Blogroll in Jekyll

image from ArtBreeder

filed under site on 16 Nov 2018
tagged misc and python

I figured out a way to have a (somewhat) easy to keep current blogroll on Jekyll. The issue is that Jekyll is static – the pages are generated when you upload them to github, and they don’t change again until you update again, say, by pushing a new post or a typo fix.

I have a jekyll plugin that runs when I serve the site locally. It grabs the latest posts from the specified links, then updates one of the included sidebar pages with the latest information.

See example to your right, in the sidebar.

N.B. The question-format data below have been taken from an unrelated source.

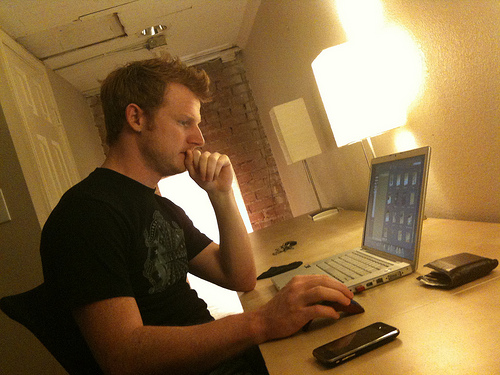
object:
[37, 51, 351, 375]
man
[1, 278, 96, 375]
chair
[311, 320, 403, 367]
cell phone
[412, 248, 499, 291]
wallet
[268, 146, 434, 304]
laptop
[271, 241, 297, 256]
keys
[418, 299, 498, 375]
table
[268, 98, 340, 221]
lamp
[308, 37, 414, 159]
lamp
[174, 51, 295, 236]
wall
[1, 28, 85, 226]
door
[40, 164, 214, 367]
shirt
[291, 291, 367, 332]
mouse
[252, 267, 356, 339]
hand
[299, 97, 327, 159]
shade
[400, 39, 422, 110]
shade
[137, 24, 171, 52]
light fixture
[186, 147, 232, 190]
hand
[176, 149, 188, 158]
mouth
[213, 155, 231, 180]
fingers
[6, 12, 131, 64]
tile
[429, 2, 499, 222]
wall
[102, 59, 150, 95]
hair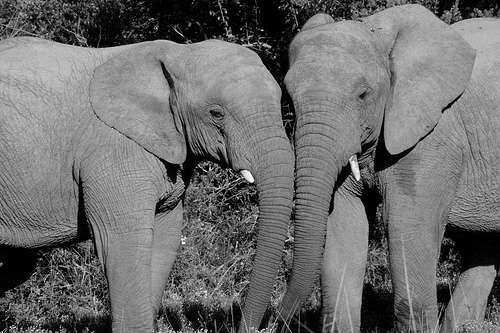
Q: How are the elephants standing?
A: Facing each other.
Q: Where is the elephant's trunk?
A: In the front of his face.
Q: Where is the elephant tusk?
A: On the side of the trunk.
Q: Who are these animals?
A: Elephants.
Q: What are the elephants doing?
A: Standing.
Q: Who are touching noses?
A: The elephants.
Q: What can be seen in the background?
A: Trees.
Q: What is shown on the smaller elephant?
A: Smaller front legs.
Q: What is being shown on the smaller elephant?
A: The trunk.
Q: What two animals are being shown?
A: Elephants.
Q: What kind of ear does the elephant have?
A: Big and floppy.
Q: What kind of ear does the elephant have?
A: Big and floppy.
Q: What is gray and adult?
A: Elephants.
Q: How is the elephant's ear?
A: It is gray.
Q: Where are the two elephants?
A: They are standing next to each other.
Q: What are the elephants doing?
A: The are looking at each other.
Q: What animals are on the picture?
A: Elephants.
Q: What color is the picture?
A: Black and white.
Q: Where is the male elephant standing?
A: On the right.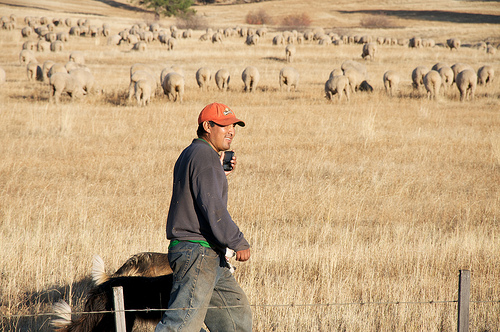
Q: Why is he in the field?
A: Herding the animals.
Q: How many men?
A: One.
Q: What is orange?
A: His hat.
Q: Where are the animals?
A: In the field.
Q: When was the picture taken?
A: Daytime.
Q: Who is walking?
A: Man.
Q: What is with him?
A: A dog.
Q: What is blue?
A: Jeans.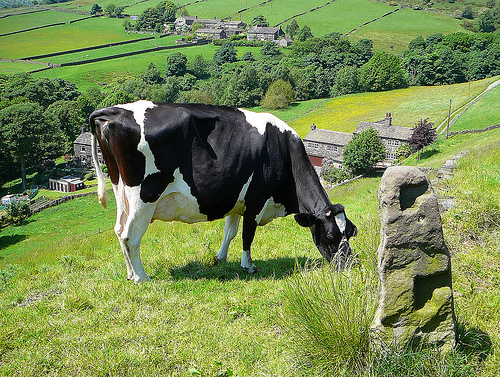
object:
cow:
[88, 99, 358, 285]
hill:
[0, 133, 500, 377]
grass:
[270, 232, 493, 377]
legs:
[114, 200, 265, 288]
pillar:
[368, 166, 458, 366]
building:
[303, 112, 416, 175]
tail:
[88, 111, 108, 210]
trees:
[0, 0, 500, 190]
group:
[161, 14, 292, 46]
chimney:
[384, 112, 392, 128]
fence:
[0, 58, 61, 69]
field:
[0, 0, 473, 94]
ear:
[294, 213, 323, 227]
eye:
[322, 232, 334, 243]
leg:
[120, 179, 159, 285]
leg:
[240, 202, 260, 275]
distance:
[2, 1, 499, 91]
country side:
[1, 2, 500, 377]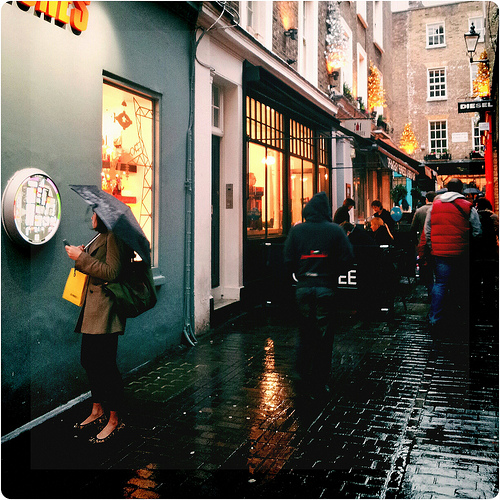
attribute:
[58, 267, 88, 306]
bag — yellow 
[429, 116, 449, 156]
window — glass 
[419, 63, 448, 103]
window — glass 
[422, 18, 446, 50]
window — glass 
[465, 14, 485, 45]
window — glass 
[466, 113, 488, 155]
window — glass 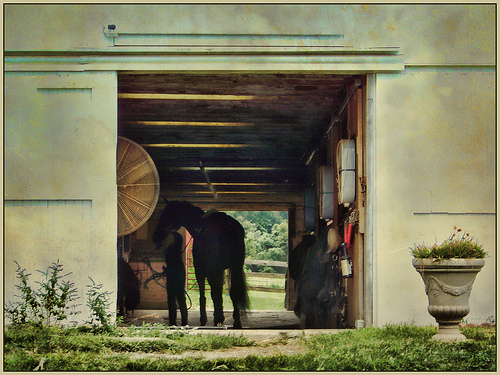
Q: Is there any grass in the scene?
A: Yes, there is grass.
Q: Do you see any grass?
A: Yes, there is grass.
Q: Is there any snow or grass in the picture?
A: Yes, there is grass.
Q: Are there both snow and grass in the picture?
A: No, there is grass but no snow.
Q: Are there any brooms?
A: No, there are no brooms.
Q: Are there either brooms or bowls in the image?
A: No, there are no brooms or bowls.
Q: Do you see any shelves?
A: No, there are no shelves.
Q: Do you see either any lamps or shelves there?
A: No, there are no shelves or lamps.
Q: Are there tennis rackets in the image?
A: No, there are no tennis rackets.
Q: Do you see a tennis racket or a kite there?
A: No, there are no rackets or kites.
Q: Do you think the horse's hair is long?
A: Yes, the hair is long.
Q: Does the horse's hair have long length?
A: Yes, the hair is long.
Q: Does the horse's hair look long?
A: Yes, the hair is long.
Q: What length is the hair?
A: The hair is long.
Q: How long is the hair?
A: The hair is long.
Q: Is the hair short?
A: No, the hair is long.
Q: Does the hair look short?
A: No, the hair is long.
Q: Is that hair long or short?
A: The hair is long.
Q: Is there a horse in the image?
A: Yes, there is a horse.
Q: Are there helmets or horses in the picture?
A: Yes, there is a horse.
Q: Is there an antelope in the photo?
A: No, there are no antelopes.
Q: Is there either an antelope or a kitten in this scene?
A: No, there are no antelopes or kittens.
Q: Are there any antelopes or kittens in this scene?
A: No, there are no antelopes or kittens.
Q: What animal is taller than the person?
A: The horse is taller than the person.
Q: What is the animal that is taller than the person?
A: The animal is a horse.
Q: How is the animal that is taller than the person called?
A: The animal is a horse.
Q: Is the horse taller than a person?
A: Yes, the horse is taller than a person.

So I write a post, run jekyll to make sure everything compiles and that there’s no weird issues with the post (something I’ll do anyway), and then push it to github as usual. Running jekyll locally refreshes the blogroll’s links.

To use it yourself, put xfeed.rb in your _plugins directory, then work the code from _includes/side_roll.html into your layout in your preferred spot, or just include it as I’ve done on _layouts/default.html.

Change the links in the “blog” variable in xfeed.rb to the rss feeds you want to check, and change “./_includes/side_roll.html” in the next line down if necessary to the page you want to remake each time the plugin runs.

Also, you’ll need to add feedjira to your config or to your gemfile.

From then on, before you push your site to github, run jekyll locally at least once to fetch new content.

I expect someone with better javascript knowledge than I have could do something more dynamic than this, but this works for my purposes.